Nei tuoi documentari precedenti succede più volte che uno dei soggetti filmati ti chieda di spegnere la telecamera, perché quello che stai riprendendo forza i limiti di ciò che può essere mostrato. Per esempio, quando il poliziotto di Crime and Punishment prende a percuotere un detenuto. Scegliere di includere nel montato momenti come questo è una scelta forte, anche in relazione alla necessità del documentarista di rimanere invisibile, di non influenzare la realtà con la presenza della macchina da presa. Come lavori in questo senso?

Ogni documentarista affronta questa problematica a modo suo, anche a seconda della tematica del singolo documentario. Diciamo che cerco di volta in volta di adattarmi e non è sempre detto che l’influenzare o il non influenzare sia automaticamente sintomo di maggiore o minore efficacia. Si tratta sempre di diversi approcci che di volta in volta il regista deve scegliere in base alle proprie sensazioni e a come si sta sviluppando l’opera. Quando qualcuno non vuole essere ripreso, allora una tecnica, una soluzione, può essere proprio quella di mostrare che chi stava per essere ripreso non ha voluto. Si tratta di per sé di un messaggio molto forte nei confronti dello spettatore. Se poi ci sono casi in cui proprio non si è riusciti a riprendere nulla, perché ad esempio non si è riusciti a entrare in una miniera, si cercheranno modalità alternative per esprimere o descrivere la situazione che si intende presentare.

Hai sempre mostrato un forte interesse per la dimensione urbana e il suo sviluppo. In Bored Youth metti in scena la distruzione di un edificio, mentre in City Scene catturi la vita quotidiana di Pechino. Credo che questo discorso arrivi a compimento in Behemoth, dove sveli un urbanesimo che mangia la natura, inghiotte la campagna dentro enormi voragini.

Si tratta di un tema molto rilevante, dal mio punto di vista, un “mostro” che non è solo l’urbanizzazione ma anche la crescita economica, una macchina infernale che divora dimensione naturale, ma anche sociale e umana, della nostra epoca. Credo che la differenza tra le opere precedenti e quest’ultima è che se le altre venivano raccontate dal punto di vista di singoli individui, adesso ho una prospettiva più ampia, a volo d’uccello.

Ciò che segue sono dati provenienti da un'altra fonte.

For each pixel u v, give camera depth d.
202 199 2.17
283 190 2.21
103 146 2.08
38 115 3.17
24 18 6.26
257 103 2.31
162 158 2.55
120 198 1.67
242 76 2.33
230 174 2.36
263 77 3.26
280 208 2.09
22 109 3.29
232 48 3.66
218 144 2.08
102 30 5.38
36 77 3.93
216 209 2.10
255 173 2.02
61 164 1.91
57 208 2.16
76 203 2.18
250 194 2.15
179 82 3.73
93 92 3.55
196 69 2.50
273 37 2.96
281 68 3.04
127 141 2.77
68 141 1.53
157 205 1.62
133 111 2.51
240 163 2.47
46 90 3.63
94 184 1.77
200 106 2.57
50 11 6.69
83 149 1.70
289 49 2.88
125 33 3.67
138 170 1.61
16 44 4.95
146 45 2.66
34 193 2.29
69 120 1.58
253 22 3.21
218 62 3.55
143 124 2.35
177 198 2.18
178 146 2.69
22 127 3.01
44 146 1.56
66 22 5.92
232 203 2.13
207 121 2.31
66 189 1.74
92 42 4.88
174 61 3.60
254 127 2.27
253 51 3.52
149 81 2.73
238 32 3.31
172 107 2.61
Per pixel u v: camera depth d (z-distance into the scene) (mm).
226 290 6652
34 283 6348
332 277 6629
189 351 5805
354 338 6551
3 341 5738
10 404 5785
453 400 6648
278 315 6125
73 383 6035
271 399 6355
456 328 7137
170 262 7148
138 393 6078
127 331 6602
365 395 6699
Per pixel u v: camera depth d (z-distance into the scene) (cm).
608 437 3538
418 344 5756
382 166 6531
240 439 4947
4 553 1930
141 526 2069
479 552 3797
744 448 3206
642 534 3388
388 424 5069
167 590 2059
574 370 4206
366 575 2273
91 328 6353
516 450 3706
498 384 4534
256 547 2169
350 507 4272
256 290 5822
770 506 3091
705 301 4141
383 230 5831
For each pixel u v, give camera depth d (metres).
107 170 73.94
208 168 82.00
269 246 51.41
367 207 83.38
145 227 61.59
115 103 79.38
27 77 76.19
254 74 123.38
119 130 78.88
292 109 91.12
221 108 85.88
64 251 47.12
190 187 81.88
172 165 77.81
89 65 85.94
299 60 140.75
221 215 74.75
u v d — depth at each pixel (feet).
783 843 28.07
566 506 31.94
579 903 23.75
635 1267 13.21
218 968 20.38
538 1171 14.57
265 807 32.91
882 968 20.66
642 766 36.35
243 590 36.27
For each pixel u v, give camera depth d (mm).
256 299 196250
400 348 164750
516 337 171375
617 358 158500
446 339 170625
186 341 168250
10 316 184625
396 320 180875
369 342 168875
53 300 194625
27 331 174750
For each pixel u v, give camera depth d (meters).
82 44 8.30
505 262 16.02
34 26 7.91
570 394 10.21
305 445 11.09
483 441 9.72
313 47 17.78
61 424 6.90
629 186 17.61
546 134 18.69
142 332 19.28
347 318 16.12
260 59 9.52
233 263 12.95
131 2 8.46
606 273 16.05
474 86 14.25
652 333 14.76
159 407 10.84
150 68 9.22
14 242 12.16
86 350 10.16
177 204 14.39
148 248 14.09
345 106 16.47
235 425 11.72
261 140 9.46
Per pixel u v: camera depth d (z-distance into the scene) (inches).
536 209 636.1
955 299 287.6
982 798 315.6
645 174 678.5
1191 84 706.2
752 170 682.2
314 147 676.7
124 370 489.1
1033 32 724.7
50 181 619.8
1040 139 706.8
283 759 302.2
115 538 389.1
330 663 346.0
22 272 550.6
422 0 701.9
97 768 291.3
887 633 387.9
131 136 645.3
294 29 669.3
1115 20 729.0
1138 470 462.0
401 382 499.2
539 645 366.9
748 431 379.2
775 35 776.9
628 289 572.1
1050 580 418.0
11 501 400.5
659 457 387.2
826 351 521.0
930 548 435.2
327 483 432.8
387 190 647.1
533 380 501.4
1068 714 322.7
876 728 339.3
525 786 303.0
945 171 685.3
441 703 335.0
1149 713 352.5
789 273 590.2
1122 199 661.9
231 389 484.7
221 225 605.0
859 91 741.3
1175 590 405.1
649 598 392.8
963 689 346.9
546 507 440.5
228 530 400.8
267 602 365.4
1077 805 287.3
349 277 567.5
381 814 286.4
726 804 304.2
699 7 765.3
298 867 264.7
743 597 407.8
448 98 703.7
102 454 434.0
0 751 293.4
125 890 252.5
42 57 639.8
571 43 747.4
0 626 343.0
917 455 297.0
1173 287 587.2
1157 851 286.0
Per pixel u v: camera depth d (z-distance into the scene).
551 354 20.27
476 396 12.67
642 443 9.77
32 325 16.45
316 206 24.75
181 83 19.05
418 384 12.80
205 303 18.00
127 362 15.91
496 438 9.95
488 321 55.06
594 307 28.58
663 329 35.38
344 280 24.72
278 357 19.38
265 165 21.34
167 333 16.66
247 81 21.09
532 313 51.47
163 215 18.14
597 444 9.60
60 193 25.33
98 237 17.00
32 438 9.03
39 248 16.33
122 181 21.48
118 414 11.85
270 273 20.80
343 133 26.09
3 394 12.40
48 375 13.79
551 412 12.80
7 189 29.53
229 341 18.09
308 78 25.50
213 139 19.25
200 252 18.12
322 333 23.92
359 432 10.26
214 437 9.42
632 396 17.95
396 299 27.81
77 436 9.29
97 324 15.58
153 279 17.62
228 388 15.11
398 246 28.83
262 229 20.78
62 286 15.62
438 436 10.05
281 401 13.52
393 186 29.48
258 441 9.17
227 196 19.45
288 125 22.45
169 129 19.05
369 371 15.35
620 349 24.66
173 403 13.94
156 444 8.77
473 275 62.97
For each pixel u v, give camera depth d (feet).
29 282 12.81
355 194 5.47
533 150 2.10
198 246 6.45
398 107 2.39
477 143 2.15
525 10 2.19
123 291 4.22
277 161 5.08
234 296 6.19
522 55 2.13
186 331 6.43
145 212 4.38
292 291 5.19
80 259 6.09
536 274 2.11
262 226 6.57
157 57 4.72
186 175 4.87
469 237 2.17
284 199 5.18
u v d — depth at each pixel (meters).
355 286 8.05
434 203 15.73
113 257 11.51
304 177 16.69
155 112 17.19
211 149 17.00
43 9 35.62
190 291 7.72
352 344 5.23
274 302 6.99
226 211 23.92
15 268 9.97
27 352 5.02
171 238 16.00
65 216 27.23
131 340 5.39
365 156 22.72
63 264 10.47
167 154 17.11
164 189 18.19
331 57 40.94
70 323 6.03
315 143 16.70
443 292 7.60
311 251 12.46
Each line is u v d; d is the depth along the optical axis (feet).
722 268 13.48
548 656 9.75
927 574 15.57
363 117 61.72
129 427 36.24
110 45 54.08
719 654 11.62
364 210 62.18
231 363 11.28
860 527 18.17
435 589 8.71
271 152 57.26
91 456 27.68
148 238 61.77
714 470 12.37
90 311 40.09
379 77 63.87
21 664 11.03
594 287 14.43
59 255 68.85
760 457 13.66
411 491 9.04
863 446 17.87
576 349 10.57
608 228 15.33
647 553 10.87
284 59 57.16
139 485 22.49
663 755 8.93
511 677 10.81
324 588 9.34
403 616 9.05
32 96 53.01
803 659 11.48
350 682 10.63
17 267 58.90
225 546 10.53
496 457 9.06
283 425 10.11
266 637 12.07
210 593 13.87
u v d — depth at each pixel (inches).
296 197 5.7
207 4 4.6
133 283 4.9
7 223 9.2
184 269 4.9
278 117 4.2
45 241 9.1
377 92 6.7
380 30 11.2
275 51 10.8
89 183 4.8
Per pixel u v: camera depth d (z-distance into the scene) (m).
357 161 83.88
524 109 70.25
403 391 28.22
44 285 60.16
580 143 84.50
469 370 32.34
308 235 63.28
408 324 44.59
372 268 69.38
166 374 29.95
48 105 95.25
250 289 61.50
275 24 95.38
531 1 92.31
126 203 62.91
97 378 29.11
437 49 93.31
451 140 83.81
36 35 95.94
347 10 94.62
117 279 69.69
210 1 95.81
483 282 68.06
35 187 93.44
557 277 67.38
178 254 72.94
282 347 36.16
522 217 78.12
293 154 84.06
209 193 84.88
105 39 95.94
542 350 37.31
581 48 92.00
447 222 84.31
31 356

Implicita mi pare anche una presa di posizione contro il capitalismo. È così?

Assolutamente. Quella cinese è una situazione molto particolare, ma mi interessa anche parlare della globalizzazione a livello mondiale, perché si tratta di un fenomeno che travalica i confini nazionali. Una volta si trattava di ideologie, messe l’una contro l’altra; adesso si tratta di gruppi di persone ricche e potenti che si alleano tra loro. La situazione si è fatta molto più difficile, complessa. E direi che è senza dubbio peggiorata.